Quart and quarter come from Latin by way of French; in Latin, quartus means “the fourth”; it is cognate with four. Quart came to mean “one-fourth of a gallon,” while quarter refers to one of four (usually) equal parts of a whole. Quarter often pertains, with no further description, to one-fourth of a year, often in business and especially financial contexts but also in terms of one of four segments of a school year, or to one of four periods of equal length that together constitute the duration of an athletic competition or other game.
The word also refers to a compass point or direction other than north, south, east, or west or to one-fourth of the horizon or the area beneath it. In addition, it may apply to a district within a municipality or to the people living there, though the term is not precise; such a quarter may be much larger or, more commonly, much smaller than one-fourth of the city or town’s area. Quarters, the plural form, pertains to one’s living accommodations, to an assigned post or station, or to assembly of a ship’s crew.
Speaking of ships, either side of the stern, or rear, of a ship is called a quarter, and the deck at the stern of a ship is called the quarterdeck. Another term pertaining to maritime vocabulary is quartermaster. One or more quartermasters traditionally assisted the master, or captain, of a ship (later an officer subordinate to the captain called the sailing master) in navigation; it remains a rating, or a designation delineating job responsibilities, in modern navies. (Among pirates during the Age of Sail, however, quartermaster was the title of a crew member second only to the captain in authority; often, both positions were filled by election.)
Although these low-ranking but key naval officers also helped the master stow supplies and cargo to optimize smooth sailing, the application of the word to refer to an army officer responsible for disbursing clothing and supplies to troops seems to have developed independently, stemming from the title of a court official responsible for a monarch’s sleeping chamber.

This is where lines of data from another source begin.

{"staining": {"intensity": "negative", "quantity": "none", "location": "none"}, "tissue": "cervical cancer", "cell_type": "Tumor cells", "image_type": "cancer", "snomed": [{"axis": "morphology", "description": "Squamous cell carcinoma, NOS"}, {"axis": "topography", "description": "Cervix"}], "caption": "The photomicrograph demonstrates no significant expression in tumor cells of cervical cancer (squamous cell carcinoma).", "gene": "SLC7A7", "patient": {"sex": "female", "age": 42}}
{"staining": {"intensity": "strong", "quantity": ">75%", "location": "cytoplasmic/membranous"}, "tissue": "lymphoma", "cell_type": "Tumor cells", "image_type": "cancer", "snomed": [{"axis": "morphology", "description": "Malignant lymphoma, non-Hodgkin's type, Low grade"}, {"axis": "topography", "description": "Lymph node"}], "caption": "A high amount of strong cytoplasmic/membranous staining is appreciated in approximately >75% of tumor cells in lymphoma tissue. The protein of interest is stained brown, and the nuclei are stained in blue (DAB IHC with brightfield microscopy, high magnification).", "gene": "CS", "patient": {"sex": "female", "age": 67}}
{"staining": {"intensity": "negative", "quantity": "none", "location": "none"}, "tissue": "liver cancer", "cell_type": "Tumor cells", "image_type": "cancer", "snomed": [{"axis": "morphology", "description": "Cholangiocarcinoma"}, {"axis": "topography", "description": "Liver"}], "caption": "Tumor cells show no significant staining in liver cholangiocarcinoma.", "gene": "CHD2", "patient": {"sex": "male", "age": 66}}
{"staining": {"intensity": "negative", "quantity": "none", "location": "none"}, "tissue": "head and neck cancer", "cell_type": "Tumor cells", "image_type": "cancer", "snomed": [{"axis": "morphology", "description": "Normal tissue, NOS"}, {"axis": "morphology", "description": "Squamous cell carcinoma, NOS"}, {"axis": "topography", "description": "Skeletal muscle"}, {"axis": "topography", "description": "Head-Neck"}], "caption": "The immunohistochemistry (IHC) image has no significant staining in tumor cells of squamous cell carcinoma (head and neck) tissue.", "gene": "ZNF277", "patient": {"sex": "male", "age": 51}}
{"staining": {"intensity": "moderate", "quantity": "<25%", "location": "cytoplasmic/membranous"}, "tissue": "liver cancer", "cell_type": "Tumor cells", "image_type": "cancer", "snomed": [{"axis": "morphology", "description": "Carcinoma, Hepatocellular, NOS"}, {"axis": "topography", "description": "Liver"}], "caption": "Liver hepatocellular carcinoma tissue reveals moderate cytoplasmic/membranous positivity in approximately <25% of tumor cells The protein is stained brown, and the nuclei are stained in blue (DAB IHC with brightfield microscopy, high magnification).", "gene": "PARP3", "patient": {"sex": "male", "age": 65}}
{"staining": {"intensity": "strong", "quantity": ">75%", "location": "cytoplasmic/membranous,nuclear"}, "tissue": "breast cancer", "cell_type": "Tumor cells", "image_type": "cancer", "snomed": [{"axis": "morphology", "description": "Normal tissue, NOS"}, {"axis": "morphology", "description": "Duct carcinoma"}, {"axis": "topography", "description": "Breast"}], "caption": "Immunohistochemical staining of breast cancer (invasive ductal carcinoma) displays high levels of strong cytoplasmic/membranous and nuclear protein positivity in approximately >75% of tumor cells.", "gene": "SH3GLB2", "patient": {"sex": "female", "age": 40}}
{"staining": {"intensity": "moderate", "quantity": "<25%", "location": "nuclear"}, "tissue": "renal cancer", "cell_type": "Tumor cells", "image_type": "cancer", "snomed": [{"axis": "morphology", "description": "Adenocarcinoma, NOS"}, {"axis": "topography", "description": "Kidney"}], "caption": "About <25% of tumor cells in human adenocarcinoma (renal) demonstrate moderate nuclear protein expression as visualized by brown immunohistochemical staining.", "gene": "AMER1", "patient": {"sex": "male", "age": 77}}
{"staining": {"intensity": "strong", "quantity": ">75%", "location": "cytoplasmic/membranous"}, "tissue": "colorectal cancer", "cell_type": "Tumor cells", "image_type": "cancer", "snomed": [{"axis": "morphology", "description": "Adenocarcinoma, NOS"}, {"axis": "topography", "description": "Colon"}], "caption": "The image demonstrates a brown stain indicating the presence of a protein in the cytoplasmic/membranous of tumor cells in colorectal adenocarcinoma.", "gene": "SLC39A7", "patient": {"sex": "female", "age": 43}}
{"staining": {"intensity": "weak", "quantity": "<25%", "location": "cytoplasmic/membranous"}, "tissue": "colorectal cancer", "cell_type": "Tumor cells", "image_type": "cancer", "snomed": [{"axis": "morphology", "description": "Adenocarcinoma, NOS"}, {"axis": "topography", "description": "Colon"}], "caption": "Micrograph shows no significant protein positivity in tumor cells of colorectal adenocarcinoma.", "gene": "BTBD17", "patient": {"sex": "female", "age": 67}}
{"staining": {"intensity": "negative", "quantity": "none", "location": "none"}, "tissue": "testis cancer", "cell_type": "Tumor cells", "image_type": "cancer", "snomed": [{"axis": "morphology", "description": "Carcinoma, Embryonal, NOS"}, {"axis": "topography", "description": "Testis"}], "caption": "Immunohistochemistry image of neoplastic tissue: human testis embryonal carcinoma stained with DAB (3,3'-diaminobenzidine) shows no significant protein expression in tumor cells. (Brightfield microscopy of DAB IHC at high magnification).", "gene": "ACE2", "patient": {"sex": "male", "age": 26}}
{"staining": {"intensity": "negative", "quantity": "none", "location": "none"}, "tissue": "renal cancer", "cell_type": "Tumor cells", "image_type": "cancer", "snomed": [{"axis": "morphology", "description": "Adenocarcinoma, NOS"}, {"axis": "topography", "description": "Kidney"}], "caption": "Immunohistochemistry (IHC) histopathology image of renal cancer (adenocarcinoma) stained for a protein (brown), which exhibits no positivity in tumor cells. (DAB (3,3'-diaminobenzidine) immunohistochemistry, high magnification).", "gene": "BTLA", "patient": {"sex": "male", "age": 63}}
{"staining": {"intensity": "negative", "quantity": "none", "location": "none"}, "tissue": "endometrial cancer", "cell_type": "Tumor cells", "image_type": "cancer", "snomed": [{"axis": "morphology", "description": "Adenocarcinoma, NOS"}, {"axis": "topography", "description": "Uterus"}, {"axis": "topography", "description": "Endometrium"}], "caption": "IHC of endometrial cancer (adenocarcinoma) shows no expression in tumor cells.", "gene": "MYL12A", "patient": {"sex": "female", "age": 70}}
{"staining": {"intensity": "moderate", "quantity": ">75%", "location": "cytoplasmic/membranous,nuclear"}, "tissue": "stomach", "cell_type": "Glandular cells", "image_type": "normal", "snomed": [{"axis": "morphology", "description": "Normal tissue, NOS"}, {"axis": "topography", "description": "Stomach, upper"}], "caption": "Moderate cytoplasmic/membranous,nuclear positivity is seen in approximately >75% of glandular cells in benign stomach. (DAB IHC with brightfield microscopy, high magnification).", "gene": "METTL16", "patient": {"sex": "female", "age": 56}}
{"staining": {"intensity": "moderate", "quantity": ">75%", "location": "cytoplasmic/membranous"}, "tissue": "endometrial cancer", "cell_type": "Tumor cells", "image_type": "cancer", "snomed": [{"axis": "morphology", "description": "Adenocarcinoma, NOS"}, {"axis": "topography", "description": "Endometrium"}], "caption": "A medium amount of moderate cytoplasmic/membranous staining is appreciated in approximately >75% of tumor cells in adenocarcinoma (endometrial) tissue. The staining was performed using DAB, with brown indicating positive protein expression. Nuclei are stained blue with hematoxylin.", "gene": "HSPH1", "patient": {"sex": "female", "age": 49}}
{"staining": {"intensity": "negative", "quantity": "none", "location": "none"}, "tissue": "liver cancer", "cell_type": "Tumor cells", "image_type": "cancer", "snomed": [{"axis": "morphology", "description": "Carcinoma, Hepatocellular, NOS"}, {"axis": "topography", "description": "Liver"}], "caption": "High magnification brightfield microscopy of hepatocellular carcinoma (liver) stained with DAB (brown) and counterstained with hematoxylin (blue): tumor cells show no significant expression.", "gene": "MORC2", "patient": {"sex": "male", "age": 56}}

Quarter also describes 25 cents in US currency, especially a coin bearing that value.
Terms derived from quarter are defined below:
In football, a quarterback is positioned midway between the front line and the halfback, who is halfway between the line and the fullback. (The halfback and fullback positions were derived from similar positions in rugby, from which football originated, while the quarterback position was invented for football.)
The noun quarterly, which refers to a publication produced four times a year, is derived from the adjective quarterly, which describes any occurrence of that frequency.
A quarterstaff is a long stick used as a weapon; both competing explanations for the origin of the word (either it refers to the placement of one’s hands when wielding it or to quarter used to refer to a cut of lumber) lack authority.
A quartet is a group of any four people or things, though the term usually pertains to a four-piece music ensemble.
A quarto is a format for printing books or pamphlets in which eight pages are printed on one sheet of paper to produce four leaves with print on both sides; the term may also refer to the size of a publication (about as large as a magazine).